Annotative Indexing

Charles L. A. Clarke
2024-11-10
Abstract:This paper introduces annotative indexing, a novel framework that unifies and generalizes traditional inverted indexes, column stores, object stores, and graph databases. As a result, annotative indexing can provide the underlying indexing framework for databases that support knowledge graphs, entity retrieval, semi-structured data, and ranked retrieval. While we primarily focus on human language data in the form of text, annotative indexing is sufficiently general to support a range of other datatypes, and we provide examples of SQL-like queries over a JSON store that includes numbers and dates. Taking advantage of the flexibility of annotative indexing, we also demonstrate a fully dynamic annotative index incorporating support for ACID properties of transactions with hundreds of multiple concurrent readers and writers.
Information Retrieval
What problem does this paper attempt to address?

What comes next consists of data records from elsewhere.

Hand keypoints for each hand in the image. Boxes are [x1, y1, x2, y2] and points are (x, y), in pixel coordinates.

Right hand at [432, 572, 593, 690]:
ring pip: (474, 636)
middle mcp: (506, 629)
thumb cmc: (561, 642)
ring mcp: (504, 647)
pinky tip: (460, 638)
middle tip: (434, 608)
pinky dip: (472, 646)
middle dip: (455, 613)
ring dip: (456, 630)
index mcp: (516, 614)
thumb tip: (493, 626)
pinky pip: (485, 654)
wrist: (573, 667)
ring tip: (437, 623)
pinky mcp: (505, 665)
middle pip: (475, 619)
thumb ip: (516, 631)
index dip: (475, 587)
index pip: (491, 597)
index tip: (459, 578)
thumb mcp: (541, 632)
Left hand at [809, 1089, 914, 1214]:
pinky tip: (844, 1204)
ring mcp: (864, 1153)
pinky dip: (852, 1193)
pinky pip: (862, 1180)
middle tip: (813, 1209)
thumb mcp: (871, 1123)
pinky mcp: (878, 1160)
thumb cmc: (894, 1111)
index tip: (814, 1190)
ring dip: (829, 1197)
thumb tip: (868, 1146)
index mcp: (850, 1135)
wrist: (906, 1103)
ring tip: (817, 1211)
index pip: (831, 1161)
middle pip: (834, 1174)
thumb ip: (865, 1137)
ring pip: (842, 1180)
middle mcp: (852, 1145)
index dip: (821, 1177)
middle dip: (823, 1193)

The problem that this paper attempts to solve is the limitations of existing index structures (such as inverted index, column - store, object - store and graph database) when processing large - scale human language data. Specifically, these problems include: 1. **Limitations of a single index structure**: The traditional inverted index is mainly used for sparse retrieval in the first stage of information retrieval systems, focusing on fast retrieval and low latency. However, it cannot flexibly support multiple data types and complex query requirements. 2. **Processing of multi - format heterogeneous data**: Existing tools cannot flexibly store, convert and search unstructured and semi - structured human language data in multiple formats (such as JSON, CSV, HTML, etc.). 3. **Insufficient ability for dynamic update and supporting transactions**: Traditional index structures usually can only update in batches or rebuild the index, and cannot support fine - grained content annotation and efficient dynamic update, especially for scenarios requiring high - concurrent read - write. To solve these problems, the paper introduces a new framework, **annotative indexing**. Annotative indexing unifies and generalizes traditional inverted index, column - store, object - store and graph database, and can provide an underlying index framework for databases supporting knowledge graphs, entity retrieval, semi - structured data and ranked retrieval. In addition, annotative indexing also has the following characteristics: - **Flexibility**: It can handle multiple data types, not limited to text data. - **Dynamic update**: It supports ACID transaction properties, allowing multiple concurrent readers and writers to update efficiently. - **Efficient query processing**: It optimizes query performance through minimal - interval semantics. Overall, this paper aims to provide a more general, more flexible and efficient index solution through the annotative indexing framework to meet the complex processing requirements of large - scale human language data.